**SET PROBLEM**
Answer these questions from the number pattern text below:
1. What does the variable l determine?
2. For the example input n=4, how many times does the loop execute?
3. What value does cnt reach when the upper half of the pattern is done?

**GIVEN TEXT**
______

Number pattern program print in down up approach

Number pattern program print in down up approach

Number pattern program print in down up approach

Logic:

  • Get the row size from the user.
  • The below steps are executed for (2*n)-1 times.
  • Determine the starting position to store the count value.
  • Then decrement row value and increment column value.
  • At last, print the array to display patterns.

Explanation:

  • a=>stores the pattern value, n=>number of rows, k=>determines the row, l=>determines the column and cnt=>value to store
  • Let’s consider input n=4 and cnt=1
  • By using n we can find how many times the loop going to execute which is (2*n)-1 times ie, 7 times
  • Store the cnt=1 value into the array a into the position a[k][l] now k=0, m=0,l=0, and cnt=1 and m is used only for upper loop count to execute
  • For the next row k=1, l=0, m=1 and cnt=2. Now inner loop executes for two times and then l increments and k value decrements now k=0 and l=1, cnt=3 value stores into the array
  • This process continues for the upper half of the pattern and cnt=11
  • Then moves to the lower half where we increment both row and column
  • Now l=1, k=3, m=3, cnt=11, and the same thing going on loop executes for 3 times, and count store into the array
  • Then l=2, k=3, m=3, cnt=14, and the same thing going on loop executes for 2 times, and count store into the array
  • Then l=3, k=3, m=3, cnt=16, and the same thing going on loop executes for 1 time, and count store into the array
  • And exits from the outer loop then prints the pattern

Program:

#include<stdio.h>
void main()

______

**MATERIAL SUPPLIED**
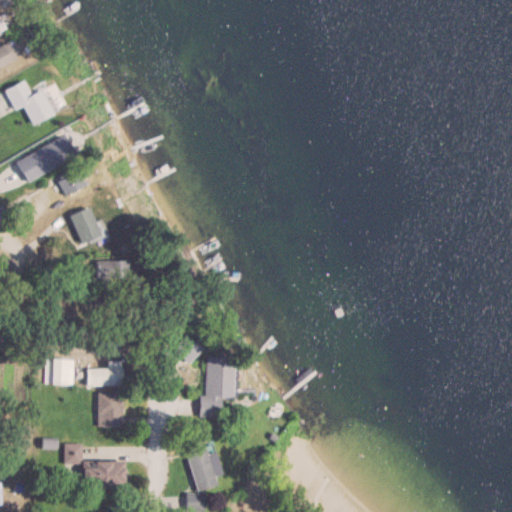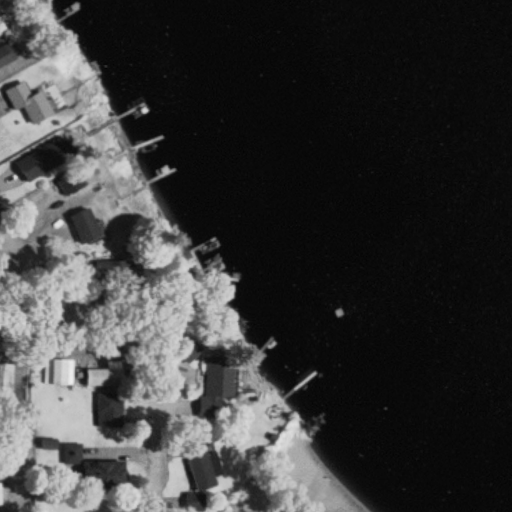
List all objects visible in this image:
building: (3, 57)
building: (25, 102)
building: (43, 159)
building: (67, 182)
building: (81, 225)
building: (103, 272)
building: (211, 383)
building: (107, 409)
road: (154, 449)
building: (100, 474)
park: (314, 476)
building: (196, 478)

______

**EXPECTED OUTPUT**
1. The column.
2. 7 times.
3. 11.